English | Jan. 15, 2016 | ASIN: B01AOOGXMA | 259 Pages | AZW3/MOBI/EPUB/PDF (conv) | 7.14 MB

This book provides all the material needed to work on Integral Calculus and Differential Equations using Mathematica. It includes techniques for solving all kinds of integral and its applications for calculating lengths of curves, areas, volumes, surfaces of revolution…

Posted by **tanas.olesya** at Feb. 21, 2016

English | 1997 | ISBN: 0849378532 | 378 Pages | PDF | 11 MB

This new book on partial differential equations provides a more accessible treatment of this demanding subject. There is a need to introduce technology into math courses; therefore, the authors integrate the use of Mathematica throughout the book, rather than just providing a few sample problems at the ends of chapters.

Posted by **roxul** at Oct. 5, 2015

English | ISBN: 1466510560 | 2014 | 648 pages | PDF | 11 MB

Posted by **ChrisRedfield** at May 21, 2015

Published: 2011-08-04 | ISBN: 3709105161, 3709117216 | PDF | 357 pages | 5.23 MB

Posted by **step778** at Aug. 18, 2014

1996 | pages: 398 | ISBN: 0849378532 | PDF | 12 mb

Posted by **interes** at Dec. 18, 2013

3 edition | English | 2004-02-16 | ISBN: 0120415623 | 893 pages | PDF | 16.1 mb

The Third Edition of the Differential Equations with Mathematica integrates new applications from a variety of fields,especially biology, physics, and engineering. The new handbook is also completely compatible with recent versions of Mathematica and is a perfect introduction for Mathematica beginners.
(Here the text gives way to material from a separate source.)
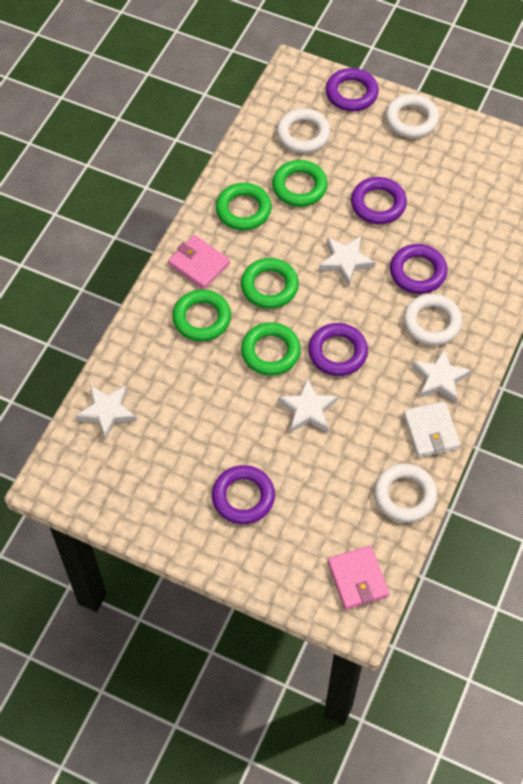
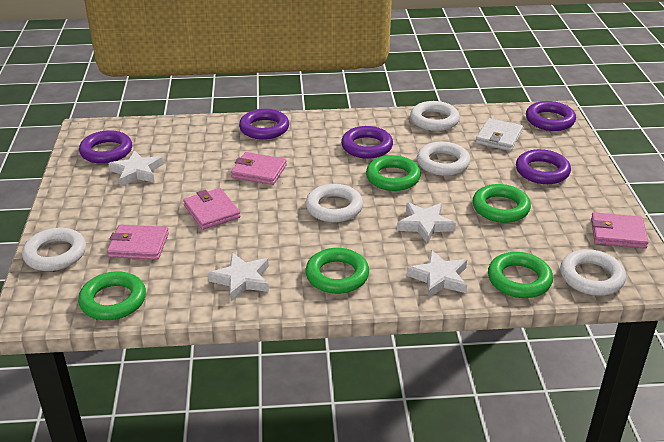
pink wallet: 2 -> 4
white ring: 4 -> 5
Posted by **ChrisRedfield** at July 21, 2017

Published: 2013-10-17 | ISBN: 9462390207 | PDF | 225 pages | 2.1 MB

Posted by **ChrisRedfield** at July 21, 2017

Published: 2014-05-10 | ISBN: 8132218949, 8132235428 | PDF | 144 pages | 1.89 MB

Posted by **libr** at July 18, 2017

English | 1999 | ISBN-10: 9810235356 | 294 pages | PDF | 4 MB

Posted by **AvaxGenius** at July 11, 2017

English | PDF | 2016 | 291 Pages | ISBN : 3319489348 | 5.95 MB

This modern take on partial differential equations does not require knowledge beyond vector calculus and linear algebra. The author focuses on the most important classical partial differential equations, including conservation equations and their characteristics, the wave equation, the heat equation, function spaces, and Fourier series, drawing on tools from analysis only as they arise.